After every woman in Australia gives birth, she’s offered a post-natal physiotherapy class, to help with recovery. It’s a basic service many may take for granted.

But for some newly-arrived migrants, it’s a lesson they’ve never had before.

Mother of three Karima Haroon was one of them.

The Afghan refugee had her first child in Kabul, and says she had no idea what was happening to her body.

“We all know Afghanistan is a war-torn country,” Mr Haroon told SBS.

“Only lucky ones go to a hospital and give birth, unfortunately.”

She knows well just how dangerous the consequences can be.

“That’s why the rate of mortality is so high. Women bleed to death, their children don’t receive medical attention and they lose their babies. That’s the sad reality.”

A world away from that lax health care system, refugee women in Australia are having a baby in a hospital for the first time.

And a team at Dandenong Hospital in Melbourne’s south east wants to make their experience as educational as possible.

Hayley Irving is a Senior Women’s Health Physiotherapist with Monash Health.

So she pioneered new classes conducted in Dari, Khmer and Vietnamese to cater for the growing number of non-English speaking mothers in Melbourne’s south east, after she noticed they were missing out on basic information.

“Some of these women say in our classes, that they’ve never actually heard this information before … they’ve never been taught it back in Afghanistan, what happens to their bodies after giving birth.”

Ms Irving says many learn life lessons after just one class.

“We know that one in three women will experience incontinence after having a baby, and we know that 50 per cent of women will have prolapse.

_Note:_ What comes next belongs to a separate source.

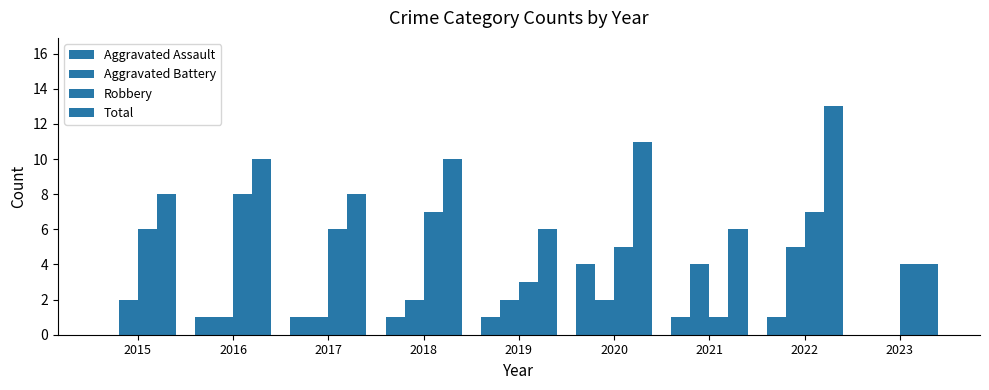

Which series has the largest total across all categories?

Total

So if you’re looking at those stats, these women need to hear this information and know where to access care to prevent these issues and to treat these issues.”

The patients at Dandenong Hospital are among the most culturally-diverse in the country, with some 92 different language groups represented.

Since the introduction of these in-language post-natal classes, there’s been a 75 per cent uptake among newly-arrived Afghan women

Mr Irving said it’s also a safe environment for women to share intimate information with others in their community.

“They’re disclosing information that they’ve never disclosed before,” she said.

“A few weeks ago we even had one of the grandmothers attending the class and she stood up and pointed her finger at all the women and said, ‘Listen to this information, because back in Afghanistan we never heard this and this is why I’ve got problems. Listen and you can avoid this.’”

Karima Haroon, who arrived in Australia in 1999 and now helps other women at Monash health told SBS it’s having an impact.

“The other day I met one of the ladies and the first thing she told me, she goes ‘you know what, I’m doing my pelvic floor exercises, and I don’t have any problems’. And I said, ‘Yay!’ These classes are obviously making a difference.”